• PROBLEM TO WORK ON
Rewrite the lines beginning with the line that contains "collectors: R. R. Stewart" and continuing through the end of the records, with "locality" replaced by "site" and all else left unchanged.

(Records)

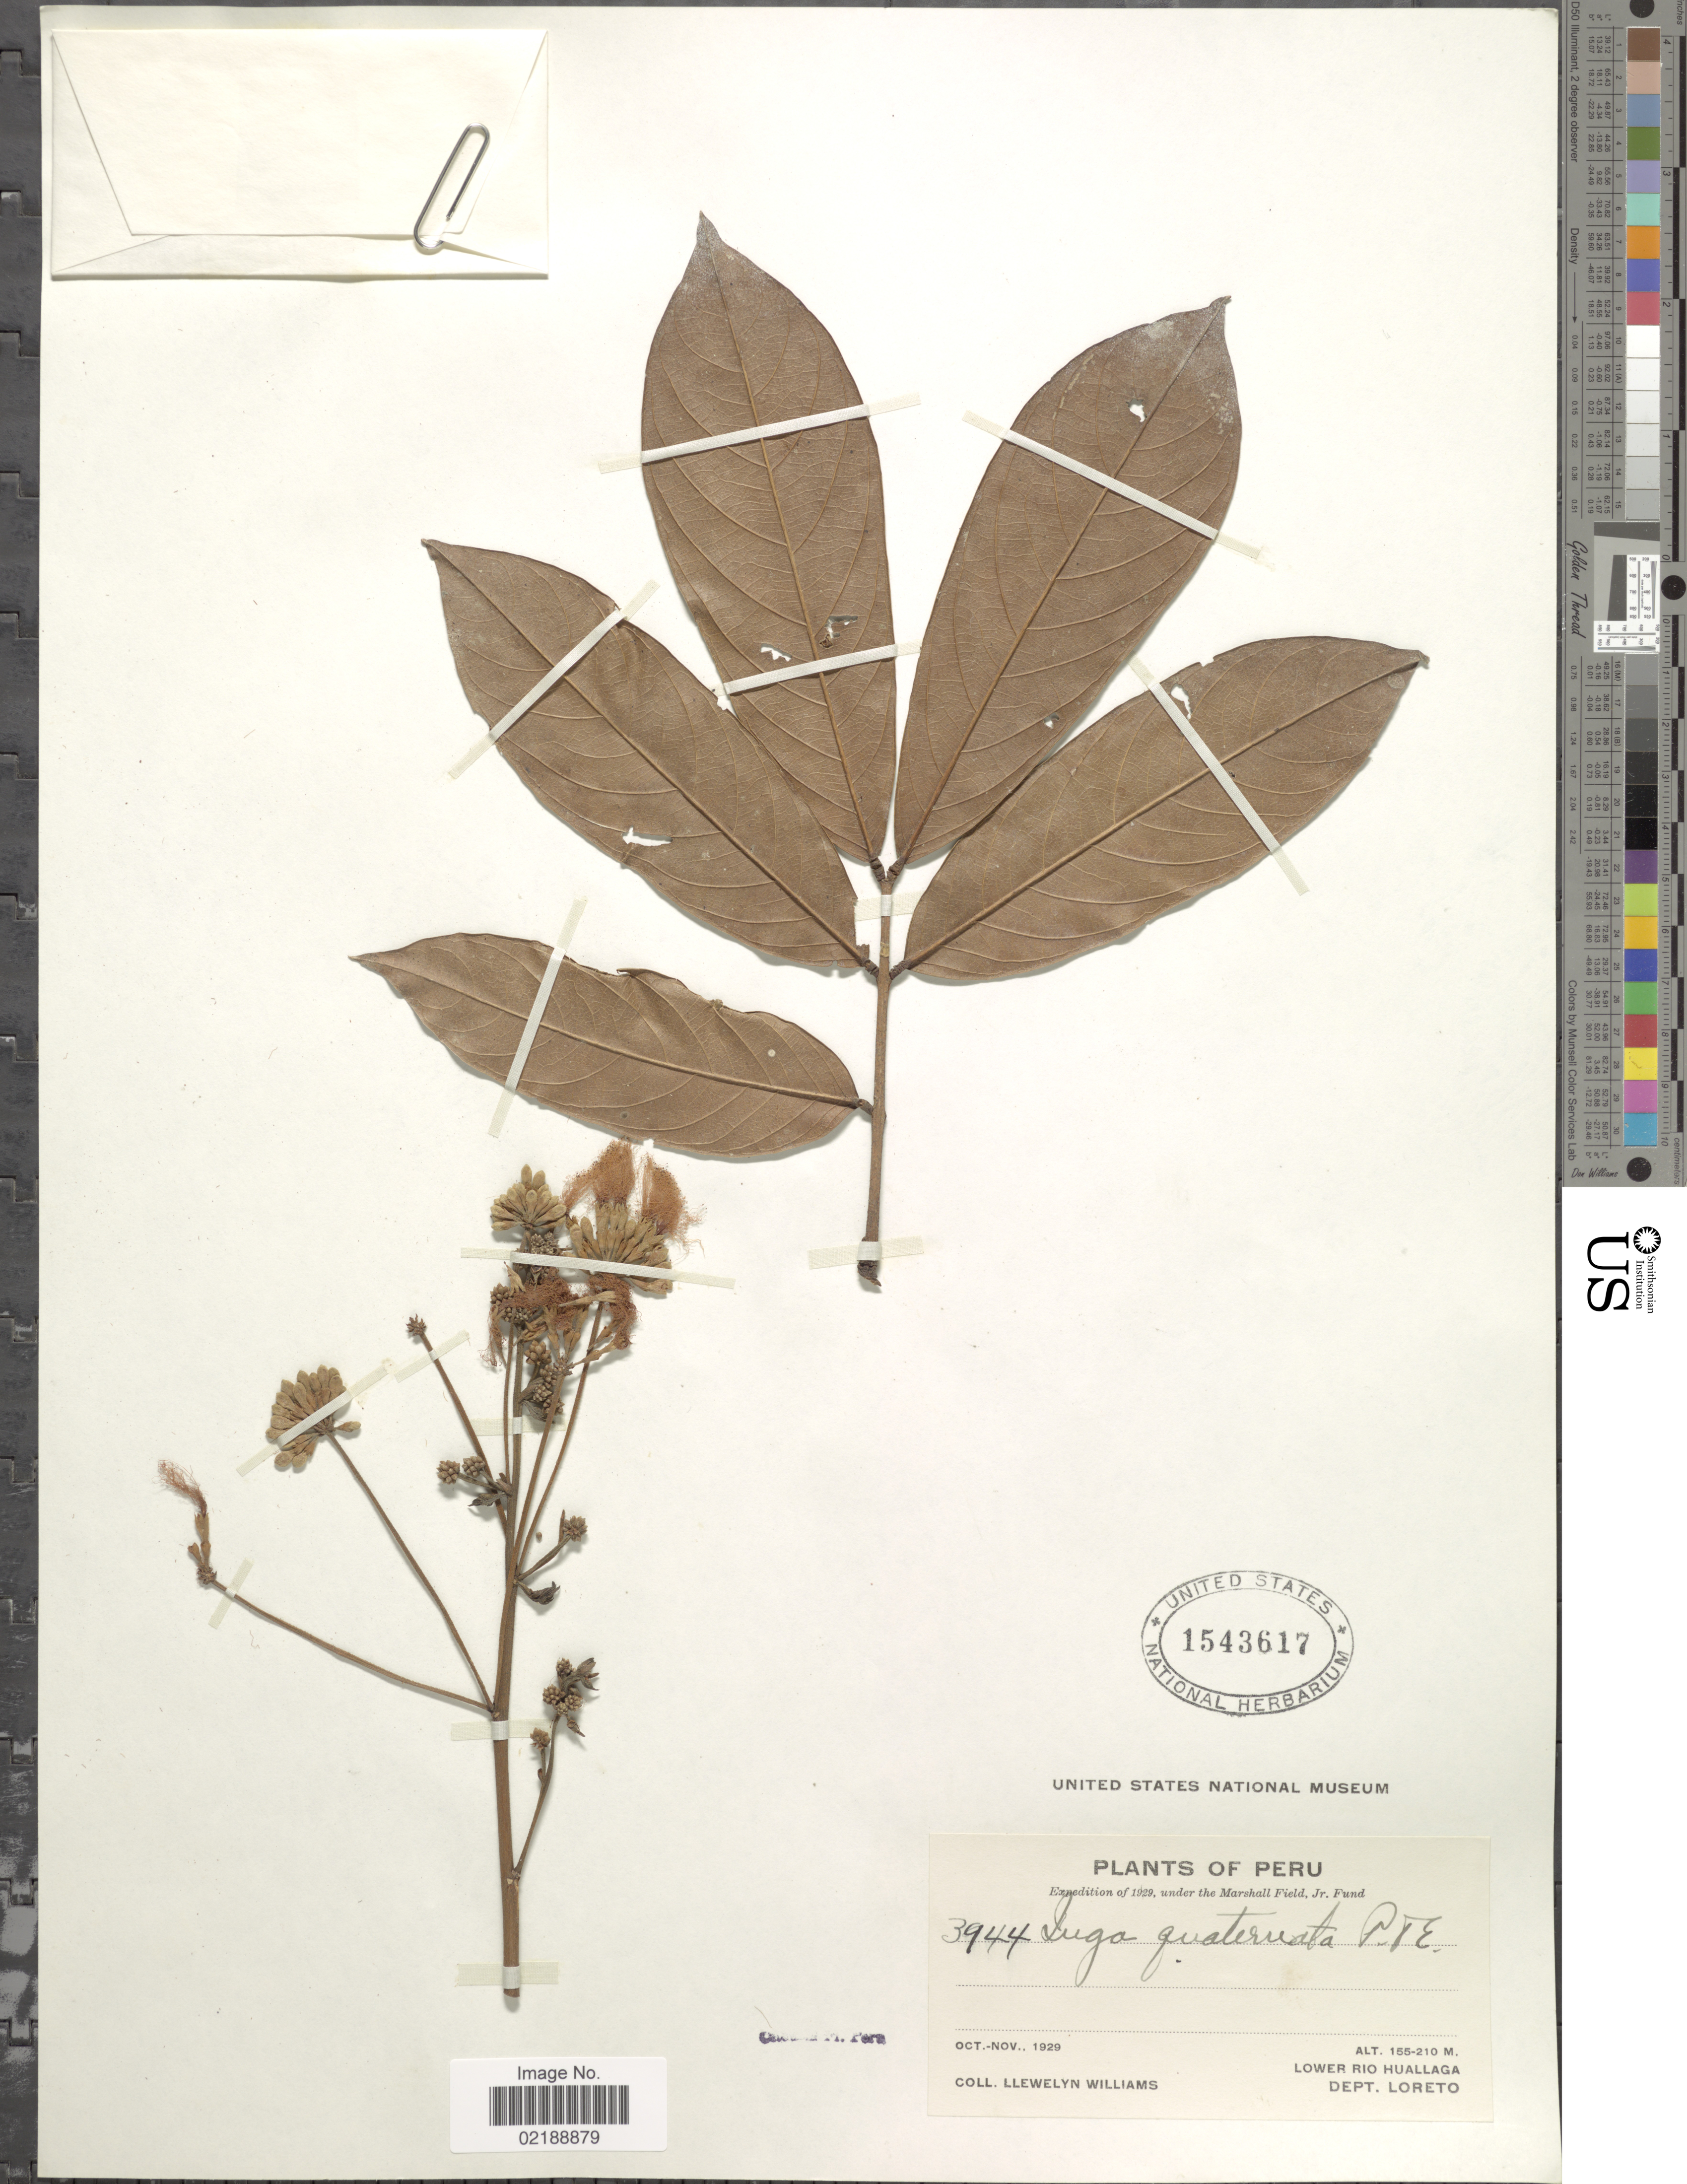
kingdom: Plantae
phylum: Tracheophyta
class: Magnoliopsida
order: Fabales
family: Fabaceae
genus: Inga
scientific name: Inga nobilis subsp. quaternata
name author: (Poepp. & Endl.) T.D. Penn.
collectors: Ll. Williams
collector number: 3944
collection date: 1929-10/1929-11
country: Peru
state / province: Loreto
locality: Lower Rio Huallaga, Dept. Loreto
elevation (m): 155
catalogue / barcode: US 1543617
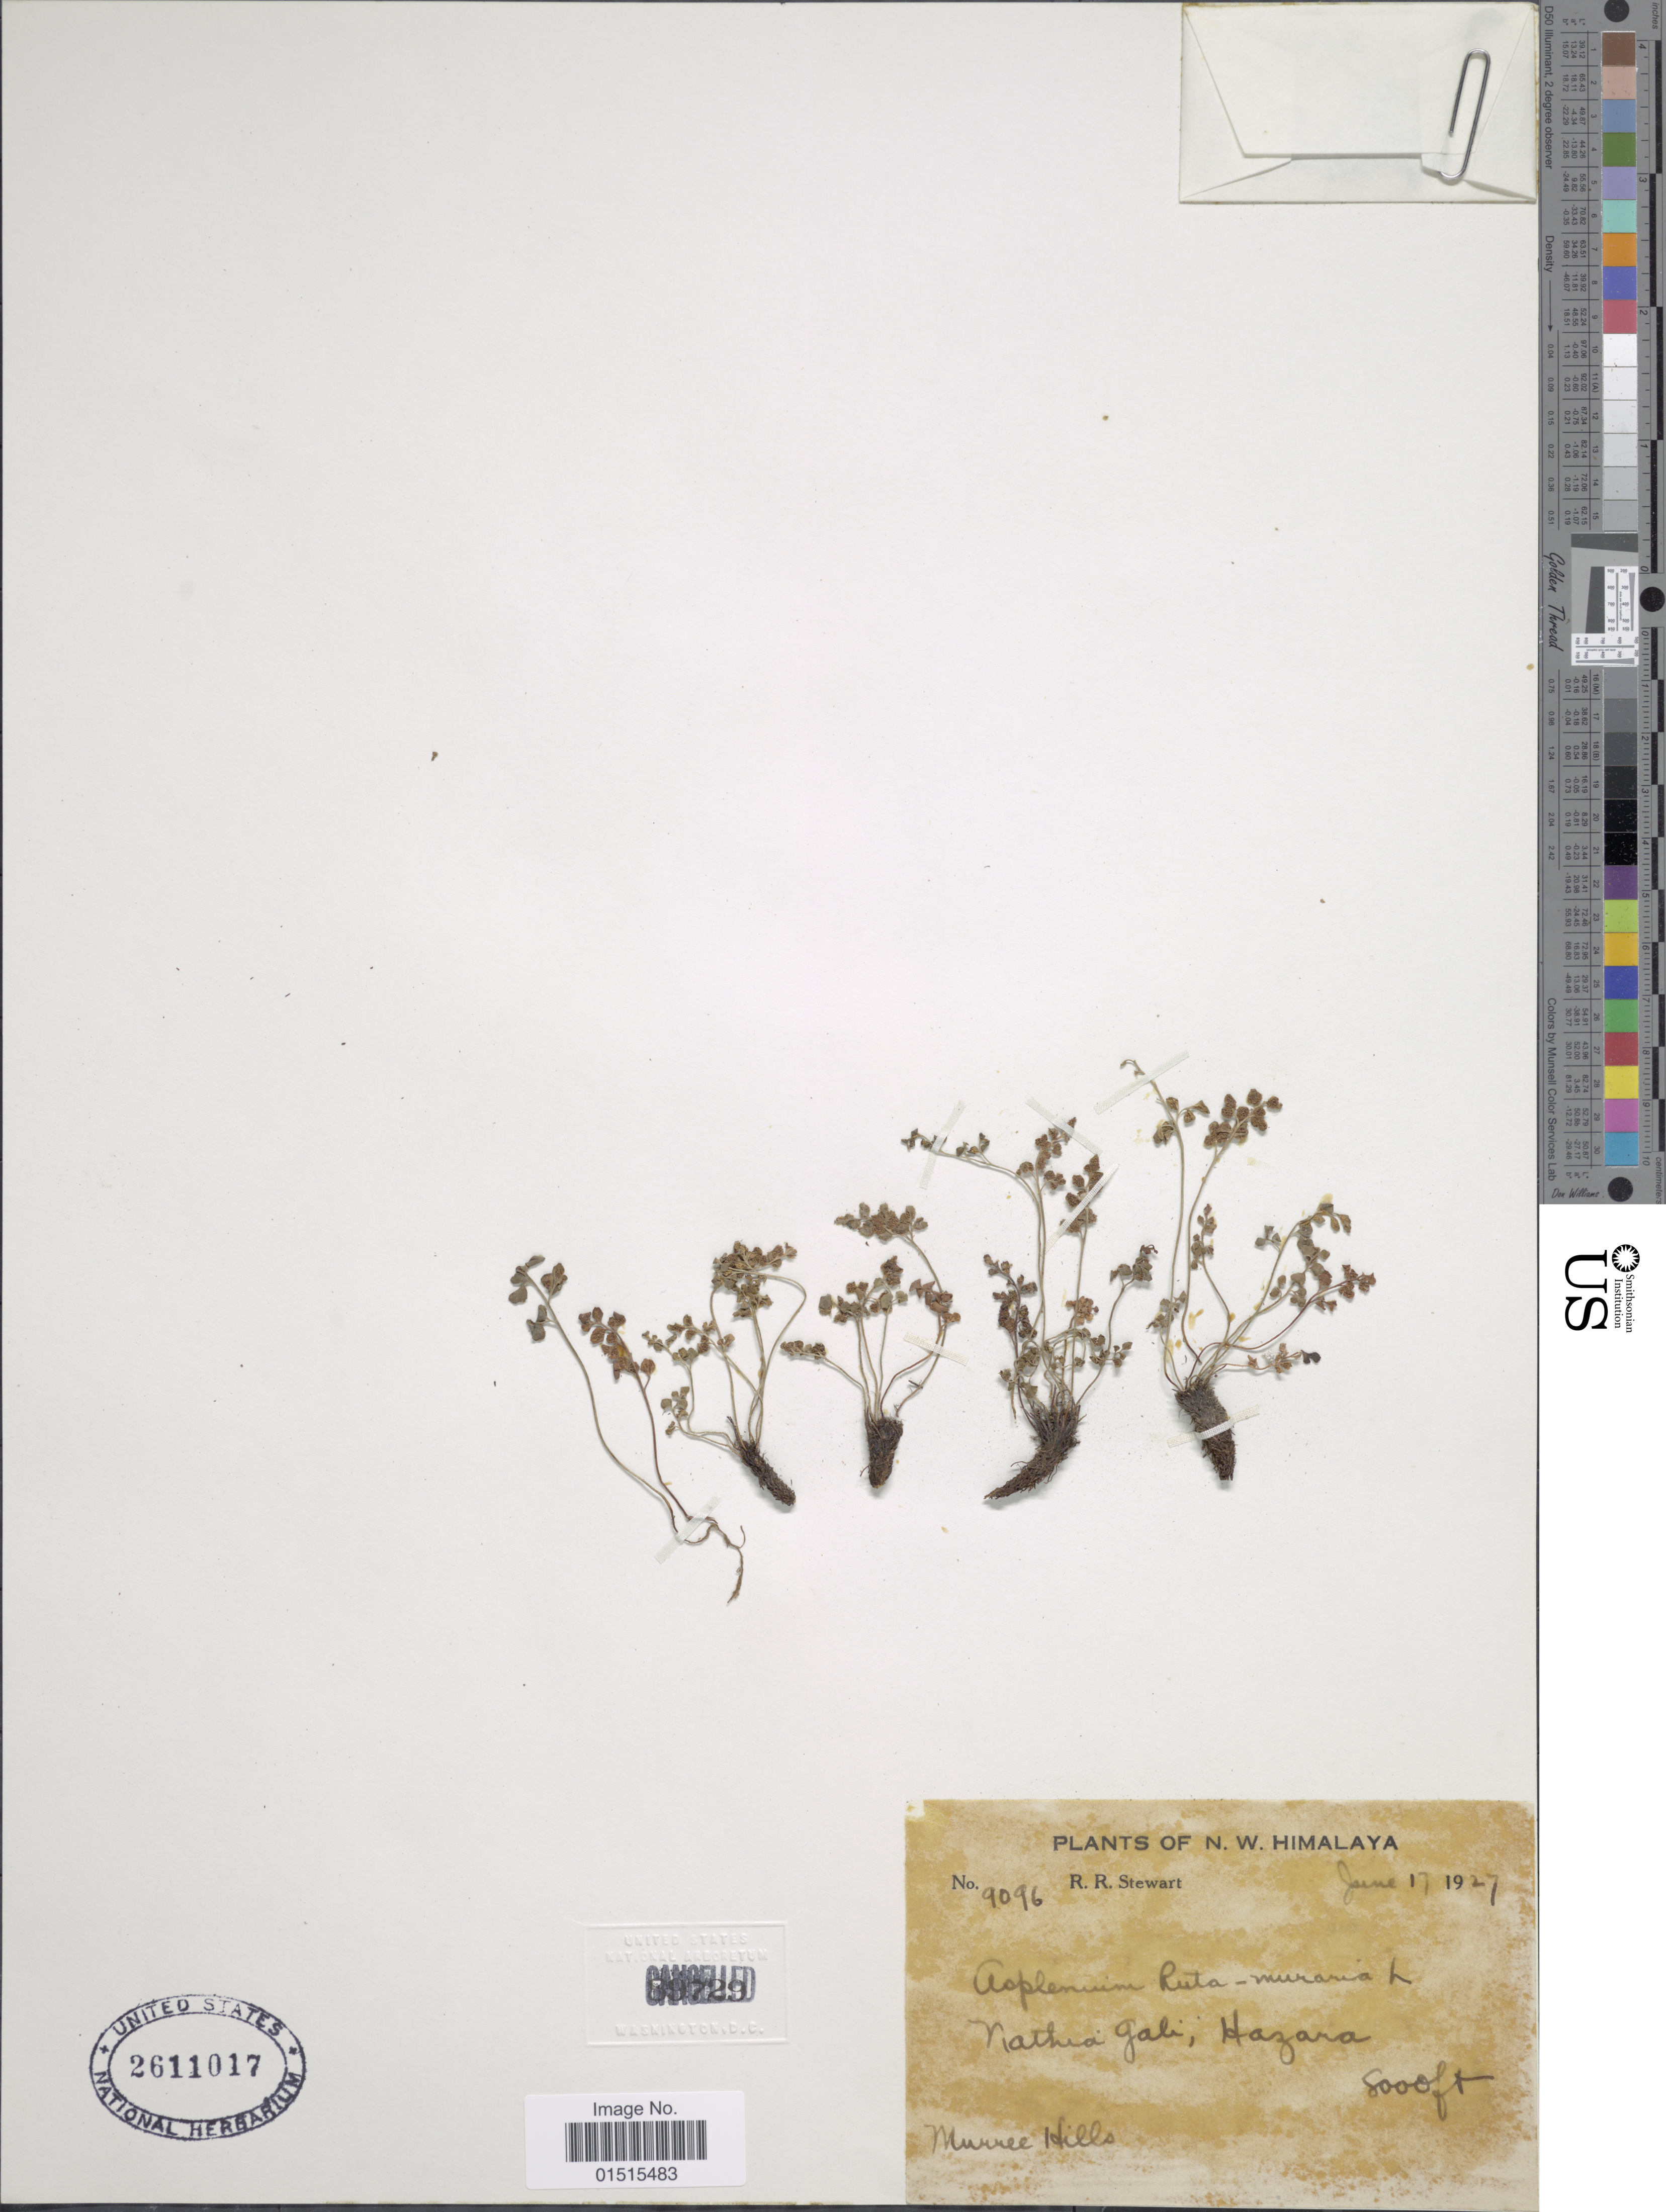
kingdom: Plantae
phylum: Tracheophyta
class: Polypodiopsida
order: Polypodiales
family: Aspleniaceae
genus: Asplenium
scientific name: Asplenium ruta-muraria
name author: L.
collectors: R. R. Stewart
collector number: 9096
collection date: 1927-06-17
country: Pakistan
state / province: Khyber Pakhtunkhwa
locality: N.W. Himalaya, Nathia Gali, Hazara, Murree Hills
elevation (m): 2438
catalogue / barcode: US 2611017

• PROBLEM SOLUTION
collectors: R. R. Stewart
collector number: 9096
collection date: 1927-06-17
country: Pakistan
state / province: Khyber Pakhtunkhwa
site: N.W. Himalaya, Nathia Gali, Hazara, Murree Hills
elevation (m): 2438
catalogue / barcode: US 2611017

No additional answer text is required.